Green is restful to the human eye, suggesting stability and endurance, health and safety; all qualities that make a strong base from which to launch into the new year. In the Christian context, it represents bountifulness, hope and the victory of life over death. (Color Symbolism in Christianity www.wou.edu)

Jacob Olesen of colour-meanings.com suggests the colour green relieves and provides both mental and physical relaxation, helps treat depression, nervousness and anxiety and provides a sense of renewal, freedom, self-control and harmony; all of which is a great counter balance to effects of the colour red and the hectic pace of the holiday season. 

By the way, red and green are exact opposites on the colour wheel, so their mutual presence representing the holiday season is all making some sense.

 

 

WHITE

Silver Wave I by Karen Mayer

White is actually not a colour, very much the absence of colour, and is referred to as a tint.  In physics, a color is visible light with a specific wavelength. Black and white are not colours because they do not have specific wavelengths. Instead, white light contains all wavelengths of visible light. (Education Seattle PI.com)
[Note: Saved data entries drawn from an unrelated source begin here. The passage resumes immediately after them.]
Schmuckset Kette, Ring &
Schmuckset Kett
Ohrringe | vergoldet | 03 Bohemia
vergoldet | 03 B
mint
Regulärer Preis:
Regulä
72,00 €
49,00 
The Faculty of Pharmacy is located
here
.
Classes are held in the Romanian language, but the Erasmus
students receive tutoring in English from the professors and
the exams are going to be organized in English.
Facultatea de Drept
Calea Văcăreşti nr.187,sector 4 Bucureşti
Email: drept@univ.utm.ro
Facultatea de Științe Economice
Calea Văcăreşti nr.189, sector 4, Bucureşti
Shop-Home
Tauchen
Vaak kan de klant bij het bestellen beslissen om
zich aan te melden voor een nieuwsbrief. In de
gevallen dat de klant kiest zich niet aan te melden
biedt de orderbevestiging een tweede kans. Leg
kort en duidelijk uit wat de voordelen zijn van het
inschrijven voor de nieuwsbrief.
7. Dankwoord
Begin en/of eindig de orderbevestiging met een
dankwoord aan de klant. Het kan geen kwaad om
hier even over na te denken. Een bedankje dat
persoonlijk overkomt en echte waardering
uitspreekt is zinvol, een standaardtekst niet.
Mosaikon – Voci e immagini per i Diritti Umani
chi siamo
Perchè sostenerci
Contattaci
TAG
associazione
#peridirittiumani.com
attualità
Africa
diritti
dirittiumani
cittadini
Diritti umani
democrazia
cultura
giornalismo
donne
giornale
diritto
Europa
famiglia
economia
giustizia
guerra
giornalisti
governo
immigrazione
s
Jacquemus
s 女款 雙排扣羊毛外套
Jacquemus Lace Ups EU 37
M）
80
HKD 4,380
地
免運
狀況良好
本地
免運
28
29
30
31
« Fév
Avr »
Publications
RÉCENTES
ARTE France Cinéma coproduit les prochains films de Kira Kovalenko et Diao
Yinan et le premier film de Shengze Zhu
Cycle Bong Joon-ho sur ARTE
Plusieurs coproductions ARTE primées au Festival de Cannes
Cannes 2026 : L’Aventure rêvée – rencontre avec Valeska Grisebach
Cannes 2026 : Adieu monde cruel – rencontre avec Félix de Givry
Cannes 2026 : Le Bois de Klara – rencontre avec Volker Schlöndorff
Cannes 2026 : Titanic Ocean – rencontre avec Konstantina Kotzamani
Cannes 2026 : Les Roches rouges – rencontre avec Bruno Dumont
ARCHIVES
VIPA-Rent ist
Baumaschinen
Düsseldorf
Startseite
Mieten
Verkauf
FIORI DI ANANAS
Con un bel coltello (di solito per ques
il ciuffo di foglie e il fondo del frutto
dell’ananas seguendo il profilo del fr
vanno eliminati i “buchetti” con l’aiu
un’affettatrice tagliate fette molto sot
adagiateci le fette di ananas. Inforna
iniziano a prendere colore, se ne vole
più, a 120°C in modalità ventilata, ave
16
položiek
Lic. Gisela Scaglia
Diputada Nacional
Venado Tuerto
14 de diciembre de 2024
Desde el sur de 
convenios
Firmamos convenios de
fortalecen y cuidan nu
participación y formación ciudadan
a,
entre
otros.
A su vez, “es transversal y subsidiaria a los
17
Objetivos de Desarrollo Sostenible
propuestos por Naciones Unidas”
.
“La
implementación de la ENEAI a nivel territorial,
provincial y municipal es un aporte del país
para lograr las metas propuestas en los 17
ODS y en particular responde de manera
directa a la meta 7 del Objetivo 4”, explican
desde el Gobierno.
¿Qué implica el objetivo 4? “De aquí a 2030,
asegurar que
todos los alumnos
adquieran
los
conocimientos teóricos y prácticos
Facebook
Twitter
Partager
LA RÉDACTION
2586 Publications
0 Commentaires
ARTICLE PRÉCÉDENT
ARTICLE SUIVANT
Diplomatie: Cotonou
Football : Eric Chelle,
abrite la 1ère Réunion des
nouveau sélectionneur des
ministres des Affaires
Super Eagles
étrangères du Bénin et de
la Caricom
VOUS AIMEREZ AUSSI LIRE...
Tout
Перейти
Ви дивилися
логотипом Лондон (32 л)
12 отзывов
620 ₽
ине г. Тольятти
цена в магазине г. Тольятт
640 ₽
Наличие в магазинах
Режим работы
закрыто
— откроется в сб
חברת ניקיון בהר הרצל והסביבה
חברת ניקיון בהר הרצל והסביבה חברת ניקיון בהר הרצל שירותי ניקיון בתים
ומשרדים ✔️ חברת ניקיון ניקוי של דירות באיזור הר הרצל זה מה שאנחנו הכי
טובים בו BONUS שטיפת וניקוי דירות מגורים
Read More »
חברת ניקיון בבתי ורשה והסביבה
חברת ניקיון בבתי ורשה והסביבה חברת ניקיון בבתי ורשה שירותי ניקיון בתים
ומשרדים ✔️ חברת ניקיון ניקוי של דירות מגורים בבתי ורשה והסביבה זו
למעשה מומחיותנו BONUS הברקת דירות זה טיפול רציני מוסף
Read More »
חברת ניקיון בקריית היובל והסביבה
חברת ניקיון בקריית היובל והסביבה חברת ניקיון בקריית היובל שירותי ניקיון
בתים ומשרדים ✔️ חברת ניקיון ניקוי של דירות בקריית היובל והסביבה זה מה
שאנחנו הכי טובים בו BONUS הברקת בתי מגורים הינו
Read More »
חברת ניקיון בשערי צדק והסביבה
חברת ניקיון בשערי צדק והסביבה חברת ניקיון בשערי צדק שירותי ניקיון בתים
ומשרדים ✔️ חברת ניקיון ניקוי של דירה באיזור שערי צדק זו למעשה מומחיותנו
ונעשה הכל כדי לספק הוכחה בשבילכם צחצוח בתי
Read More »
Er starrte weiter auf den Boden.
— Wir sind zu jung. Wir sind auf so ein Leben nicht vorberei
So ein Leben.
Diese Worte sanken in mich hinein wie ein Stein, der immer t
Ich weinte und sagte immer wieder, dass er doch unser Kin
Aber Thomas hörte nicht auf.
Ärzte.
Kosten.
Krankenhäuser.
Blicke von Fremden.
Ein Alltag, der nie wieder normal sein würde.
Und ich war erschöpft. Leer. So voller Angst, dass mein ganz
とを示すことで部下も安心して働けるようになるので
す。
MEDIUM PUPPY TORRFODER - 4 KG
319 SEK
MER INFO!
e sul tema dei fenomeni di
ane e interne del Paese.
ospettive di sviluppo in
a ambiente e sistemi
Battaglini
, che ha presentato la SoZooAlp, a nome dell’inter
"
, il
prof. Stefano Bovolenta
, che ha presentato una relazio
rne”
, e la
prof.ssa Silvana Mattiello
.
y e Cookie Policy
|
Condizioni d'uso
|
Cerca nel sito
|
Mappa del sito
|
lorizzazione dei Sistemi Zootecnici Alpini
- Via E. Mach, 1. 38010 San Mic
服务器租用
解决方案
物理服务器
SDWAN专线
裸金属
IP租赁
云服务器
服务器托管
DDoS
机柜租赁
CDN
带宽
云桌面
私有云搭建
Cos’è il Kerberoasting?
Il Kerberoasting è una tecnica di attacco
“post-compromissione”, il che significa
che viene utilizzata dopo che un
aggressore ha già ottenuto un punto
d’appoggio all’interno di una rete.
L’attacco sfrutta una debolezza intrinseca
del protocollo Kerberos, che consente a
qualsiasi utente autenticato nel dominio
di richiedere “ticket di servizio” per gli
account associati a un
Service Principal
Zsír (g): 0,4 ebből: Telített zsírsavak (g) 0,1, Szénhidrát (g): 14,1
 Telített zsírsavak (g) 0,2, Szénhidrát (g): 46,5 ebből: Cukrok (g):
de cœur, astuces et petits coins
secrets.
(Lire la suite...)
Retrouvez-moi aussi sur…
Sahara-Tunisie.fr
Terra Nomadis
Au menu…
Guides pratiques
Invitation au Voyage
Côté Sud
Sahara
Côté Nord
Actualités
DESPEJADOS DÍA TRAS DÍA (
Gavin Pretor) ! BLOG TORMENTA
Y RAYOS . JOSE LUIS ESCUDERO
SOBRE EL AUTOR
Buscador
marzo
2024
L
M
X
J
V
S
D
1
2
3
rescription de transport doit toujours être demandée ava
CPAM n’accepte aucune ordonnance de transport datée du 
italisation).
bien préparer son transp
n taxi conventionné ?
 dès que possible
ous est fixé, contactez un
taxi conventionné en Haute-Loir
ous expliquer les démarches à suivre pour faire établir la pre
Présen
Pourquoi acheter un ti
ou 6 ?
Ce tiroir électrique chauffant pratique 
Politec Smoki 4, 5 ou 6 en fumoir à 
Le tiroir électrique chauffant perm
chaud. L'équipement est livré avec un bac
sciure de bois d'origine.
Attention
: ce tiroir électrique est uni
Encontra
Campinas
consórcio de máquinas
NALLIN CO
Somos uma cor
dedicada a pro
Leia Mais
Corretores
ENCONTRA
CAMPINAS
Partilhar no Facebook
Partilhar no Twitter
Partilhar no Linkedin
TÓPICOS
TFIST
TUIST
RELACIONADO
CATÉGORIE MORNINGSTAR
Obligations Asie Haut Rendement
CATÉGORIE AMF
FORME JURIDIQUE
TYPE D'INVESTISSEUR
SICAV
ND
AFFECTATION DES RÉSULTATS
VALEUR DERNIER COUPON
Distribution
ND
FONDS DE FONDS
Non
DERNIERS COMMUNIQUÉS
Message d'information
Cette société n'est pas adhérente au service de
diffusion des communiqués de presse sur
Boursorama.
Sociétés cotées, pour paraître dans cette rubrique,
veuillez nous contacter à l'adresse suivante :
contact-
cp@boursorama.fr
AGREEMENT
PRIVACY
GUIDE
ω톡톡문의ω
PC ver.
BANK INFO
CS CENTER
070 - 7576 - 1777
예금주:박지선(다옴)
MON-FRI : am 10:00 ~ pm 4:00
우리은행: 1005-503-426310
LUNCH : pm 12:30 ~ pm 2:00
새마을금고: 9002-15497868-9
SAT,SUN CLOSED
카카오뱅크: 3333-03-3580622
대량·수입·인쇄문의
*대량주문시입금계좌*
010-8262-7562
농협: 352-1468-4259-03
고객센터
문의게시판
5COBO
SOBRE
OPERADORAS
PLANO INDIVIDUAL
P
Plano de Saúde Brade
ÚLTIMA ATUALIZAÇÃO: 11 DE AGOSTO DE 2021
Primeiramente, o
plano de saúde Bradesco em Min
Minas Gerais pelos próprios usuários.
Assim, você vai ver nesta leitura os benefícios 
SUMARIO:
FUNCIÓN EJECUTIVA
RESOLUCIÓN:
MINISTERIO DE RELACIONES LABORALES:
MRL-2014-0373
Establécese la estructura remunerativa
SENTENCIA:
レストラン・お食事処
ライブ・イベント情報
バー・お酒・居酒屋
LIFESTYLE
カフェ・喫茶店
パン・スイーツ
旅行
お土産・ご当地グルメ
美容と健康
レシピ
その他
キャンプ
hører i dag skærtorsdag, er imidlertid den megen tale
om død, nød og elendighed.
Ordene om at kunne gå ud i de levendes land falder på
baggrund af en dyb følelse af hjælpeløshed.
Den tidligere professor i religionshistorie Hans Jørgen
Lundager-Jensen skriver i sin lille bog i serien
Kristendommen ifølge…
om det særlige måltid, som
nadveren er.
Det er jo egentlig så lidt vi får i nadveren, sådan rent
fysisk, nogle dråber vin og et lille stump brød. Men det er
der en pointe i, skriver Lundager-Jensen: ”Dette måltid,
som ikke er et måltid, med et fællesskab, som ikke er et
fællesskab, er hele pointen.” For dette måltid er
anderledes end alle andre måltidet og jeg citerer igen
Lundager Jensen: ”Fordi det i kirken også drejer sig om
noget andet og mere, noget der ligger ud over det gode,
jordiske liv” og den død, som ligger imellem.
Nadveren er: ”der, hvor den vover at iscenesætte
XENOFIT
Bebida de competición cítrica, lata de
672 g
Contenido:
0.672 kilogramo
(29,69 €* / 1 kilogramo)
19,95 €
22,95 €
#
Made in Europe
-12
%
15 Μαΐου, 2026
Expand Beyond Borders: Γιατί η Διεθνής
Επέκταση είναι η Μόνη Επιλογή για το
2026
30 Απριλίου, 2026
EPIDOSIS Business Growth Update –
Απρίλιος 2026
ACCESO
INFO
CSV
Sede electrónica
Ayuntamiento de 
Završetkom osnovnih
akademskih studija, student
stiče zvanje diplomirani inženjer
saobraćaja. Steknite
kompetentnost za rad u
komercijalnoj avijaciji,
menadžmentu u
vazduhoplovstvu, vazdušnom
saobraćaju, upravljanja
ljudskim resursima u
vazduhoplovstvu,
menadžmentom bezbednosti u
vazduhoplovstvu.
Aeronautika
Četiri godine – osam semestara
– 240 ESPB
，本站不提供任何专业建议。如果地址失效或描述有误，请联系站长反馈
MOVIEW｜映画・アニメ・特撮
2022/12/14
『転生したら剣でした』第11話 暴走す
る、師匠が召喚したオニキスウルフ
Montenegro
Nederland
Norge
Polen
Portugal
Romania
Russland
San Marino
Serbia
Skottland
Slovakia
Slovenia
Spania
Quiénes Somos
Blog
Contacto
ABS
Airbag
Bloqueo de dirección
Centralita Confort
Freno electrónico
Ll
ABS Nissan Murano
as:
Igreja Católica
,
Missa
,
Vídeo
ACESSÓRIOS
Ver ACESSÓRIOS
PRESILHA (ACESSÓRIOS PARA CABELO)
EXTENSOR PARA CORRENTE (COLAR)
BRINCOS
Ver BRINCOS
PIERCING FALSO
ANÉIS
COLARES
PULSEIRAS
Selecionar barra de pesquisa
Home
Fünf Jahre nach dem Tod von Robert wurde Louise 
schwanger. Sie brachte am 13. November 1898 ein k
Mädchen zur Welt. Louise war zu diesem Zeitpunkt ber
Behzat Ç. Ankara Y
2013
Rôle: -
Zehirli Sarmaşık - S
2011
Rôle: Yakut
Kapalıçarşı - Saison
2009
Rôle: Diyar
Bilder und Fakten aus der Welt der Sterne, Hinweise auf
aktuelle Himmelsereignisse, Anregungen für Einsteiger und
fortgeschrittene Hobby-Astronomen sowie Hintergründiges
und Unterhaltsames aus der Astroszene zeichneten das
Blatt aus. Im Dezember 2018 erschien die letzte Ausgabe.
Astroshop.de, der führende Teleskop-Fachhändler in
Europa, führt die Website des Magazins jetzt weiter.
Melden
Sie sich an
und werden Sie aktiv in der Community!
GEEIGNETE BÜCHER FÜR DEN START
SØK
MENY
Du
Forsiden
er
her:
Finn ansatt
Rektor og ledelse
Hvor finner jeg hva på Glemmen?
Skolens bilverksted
It is associated with light, goodness, innocence and birth, purity, and virginity. White is considered to be the color of perfection. White is the liturgical color of Christmas. (www.wou.edu, Color Symbolism in Christianity)

White also means safety, purity, and cleanliness. As opposed to black, white usually has a positive connotation. White can represent a successful beginning. In heraldry, white depicts faith and purity. (Colour Wheel Pro.com)

In advertising, white is associated with coolness and cleanliness because it's the color of snow (Color-Meanings.com).  If we are lucky (or for some unlucky) we get snow at this time of year.  Angels are usually imagined wearing white clothes. White is associated with hospitals, doctors, and sterility. (Color Wheel Pro.com)

White is inherently positive and associated with light, goodness, heaven, safety, brilliance, illumination, understanding, faith, beginnings, sterility, spirituality, possibility, humility, sincerity, protection, softness, and perfection. (Bourn Creative.com)

So white definitely fits with green and red being representative of the holiday season and an important religious celebration.

 

GOLD AND SILVER

Timeless Expression VIII

Gold and Silver are metals, reflecting the opulence and brilliance of the spiritual holiday. Gold is thought to be feminine and is indicative of wealth, abundance, prosperity, luminosity and money (Color-meanings.com).  Silver is masculine, a powerful colour which can bring about mental, physical and emotional harmony. Silver colour meaning includes glamorous, sophisticated and distinguished.  

 

The use of red, green and white got an early start in Christmas celebrations. Color-meaning.com reports that until the 12th Century, the Pope had allowed only five colors, namely Violet, Red, Black, White and Green in religious symbolism. The colors Gold and Blue were added after the ecumenical Liturgical Movement. (Color-meaning.com)

 

As with many things in contemporary times, you don’t have to stick with what’s always been done. Decorate your home for the holidays in the colours that make you feel good and mean the most to you.